En 2015, l’Etat va réduire les dotations de l’Etat au bloc communal de deux milliards d’euros. Or la capacité d’autofinancement des communes et des intercos s’élève à 20 milliards par an. Cela signifie, par conséquent, que leur capacité d’autofinancement va diminuer chaque année de 10% pendant trois ans. Soit une baisse cumulée de 30% sur les trois prochaines années. Et les élus locaux n’augmenteront pas leur endettement, tant on a stigmatisé la dette publique, sans d’ailleurs se demander si elle finance des dépenses de fonctionnement ou d’investissement. Par conséquent, ces 30 % de recettes en moins se répercuteront directement sur l’investissement local, en Ile-de-France comme ailleurs.

Quel regard portez-vous sur les débats de la mission de préfiguration de la métropole du Grand Paris ?

Aujourd’hui, nous sommes englués dans les questions institutionnelles. Le grand sujet de la coopération accrue des collectivités locales autour de Paris s’est peu à peu, par la focalisation des débats, concentré sur des petits sujets. Le grand sujet, c’est l’attractivité de la métropole. Pas de la métropole du Grand Paris, au périmètre beaucoup trop petit. Les acteurs économiques ne s’intéressent pas au règlement institutionnel de l’organisation des pouvoirs publics locaux en petite couronne. Ce qui les intéresse, c’est l’attractivité du périmètre de Paris métropole, qui est beaucoup plus grand. Ou même du périmètre de la région. En réalité, je suis assez d’accord pour dire que, géographiquement, en termes d’images, le territoire de la métropole, c’est celui de la région. Hélas, lorsque les maires de l’agglomération ont manifesté, à partir des années 2006 – 2007, le souhait de travailler ensemble, Jean-Paul Huchon n’a pas accordé une attention suffisante à cette démarche, et ne nous a pas proposé de travailler avec la région sur ces questions. Cela aurait pu avoir lieu.

Pourquoi soutenez-vous que le nom choisi pour la MGP n’est pas pertinent ?

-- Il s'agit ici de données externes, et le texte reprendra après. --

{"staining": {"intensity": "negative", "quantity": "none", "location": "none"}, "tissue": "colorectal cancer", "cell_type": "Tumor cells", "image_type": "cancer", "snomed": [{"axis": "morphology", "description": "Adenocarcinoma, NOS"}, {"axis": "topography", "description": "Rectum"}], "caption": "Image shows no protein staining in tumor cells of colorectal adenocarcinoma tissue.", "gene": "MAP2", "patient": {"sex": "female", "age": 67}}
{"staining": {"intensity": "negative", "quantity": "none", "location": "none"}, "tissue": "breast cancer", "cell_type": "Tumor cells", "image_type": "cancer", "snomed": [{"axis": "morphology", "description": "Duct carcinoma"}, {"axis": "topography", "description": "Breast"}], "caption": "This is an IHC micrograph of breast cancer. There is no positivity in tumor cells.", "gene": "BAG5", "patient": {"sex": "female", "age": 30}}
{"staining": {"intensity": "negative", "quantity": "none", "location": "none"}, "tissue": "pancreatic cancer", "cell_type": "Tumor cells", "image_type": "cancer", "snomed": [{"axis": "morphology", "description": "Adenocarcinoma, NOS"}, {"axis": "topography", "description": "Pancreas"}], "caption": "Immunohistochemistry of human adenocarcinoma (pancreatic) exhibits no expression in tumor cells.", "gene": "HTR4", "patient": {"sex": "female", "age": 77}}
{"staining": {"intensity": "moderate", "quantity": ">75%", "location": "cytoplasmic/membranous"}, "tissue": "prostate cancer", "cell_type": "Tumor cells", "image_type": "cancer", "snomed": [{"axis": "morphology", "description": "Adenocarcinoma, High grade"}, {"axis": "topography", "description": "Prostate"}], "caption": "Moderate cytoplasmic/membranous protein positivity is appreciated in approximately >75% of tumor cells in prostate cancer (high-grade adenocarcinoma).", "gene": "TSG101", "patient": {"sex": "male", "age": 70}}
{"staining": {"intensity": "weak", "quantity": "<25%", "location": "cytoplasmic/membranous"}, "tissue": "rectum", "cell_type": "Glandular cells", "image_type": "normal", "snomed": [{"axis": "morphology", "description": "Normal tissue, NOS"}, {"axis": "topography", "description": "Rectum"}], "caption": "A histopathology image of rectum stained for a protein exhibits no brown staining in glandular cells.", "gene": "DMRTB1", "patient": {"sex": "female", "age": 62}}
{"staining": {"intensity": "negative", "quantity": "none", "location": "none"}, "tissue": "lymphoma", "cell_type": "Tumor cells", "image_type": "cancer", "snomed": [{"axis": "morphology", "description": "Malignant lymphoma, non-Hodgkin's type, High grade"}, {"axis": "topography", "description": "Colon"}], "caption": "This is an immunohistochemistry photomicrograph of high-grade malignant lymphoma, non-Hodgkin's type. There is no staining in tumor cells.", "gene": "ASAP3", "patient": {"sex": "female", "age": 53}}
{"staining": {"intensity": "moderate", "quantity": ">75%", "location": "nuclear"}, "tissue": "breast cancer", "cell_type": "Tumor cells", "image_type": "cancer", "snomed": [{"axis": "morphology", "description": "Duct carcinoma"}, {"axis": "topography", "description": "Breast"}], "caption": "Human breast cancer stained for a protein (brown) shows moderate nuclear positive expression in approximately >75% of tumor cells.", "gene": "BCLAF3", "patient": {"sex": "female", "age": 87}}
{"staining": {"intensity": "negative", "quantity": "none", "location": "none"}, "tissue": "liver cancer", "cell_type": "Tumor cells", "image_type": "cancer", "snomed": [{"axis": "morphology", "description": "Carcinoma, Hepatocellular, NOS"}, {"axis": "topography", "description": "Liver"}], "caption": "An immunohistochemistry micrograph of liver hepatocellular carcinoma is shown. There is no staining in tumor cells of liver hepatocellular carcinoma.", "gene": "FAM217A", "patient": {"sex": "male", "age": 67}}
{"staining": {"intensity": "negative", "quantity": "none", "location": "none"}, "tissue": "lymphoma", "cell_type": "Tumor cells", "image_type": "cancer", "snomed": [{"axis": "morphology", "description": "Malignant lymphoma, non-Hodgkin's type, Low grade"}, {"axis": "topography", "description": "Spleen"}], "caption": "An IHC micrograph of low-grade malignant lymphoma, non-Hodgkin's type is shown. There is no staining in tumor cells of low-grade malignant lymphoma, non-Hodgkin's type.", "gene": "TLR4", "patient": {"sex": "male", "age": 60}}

Je dis depuis longtemps, en effet, qu’il ne faut pas baptiser l’institution à venir “Métropole du Grand Paris”, puisque son périmètre se limite à celui de la Petite couronne. Il faut la nommer “Communauté métropolitaine”, ou quelque chose comme ça, mais pas “Métropole du Grand Paris”, parce que cela préempte le mot métropole, or la métropole s’étend bien au-delà, à l’évidence, et notamment aux aéroports et aux villes nouvelles. Plus globalement, on ne sort pas hélas d’une conception très française de ces questions. Une conception qui veut qu’à chaque problème, à chaque thématique, soit rattachée une institution. Ce n’est pas comme ça que les choses doivent se passer, mais on ne sait pas faire autrement en France. Lorsque nous avons mis en place le syndicat d’études Paris Métropole, les débats entre les maires étaient extrêmement intéressants. Notamment parce que l’on ne s’est pas focalisé sur la question du périmètre institutionnel. On travaillait sur le projet, les politiques publiques, la ville intelligente, les exigences de l’après-Kyoto, le développement économique, la marque « Paris », tout cela en lien avec le comité des partenaires économiques et associatifs… Hélas, progressivement, on a perdu cet état d’esprit, ce souffle là, parce que l’on est englué dans des questions de tuyauterie fiscale, de pouvoir et de majorité.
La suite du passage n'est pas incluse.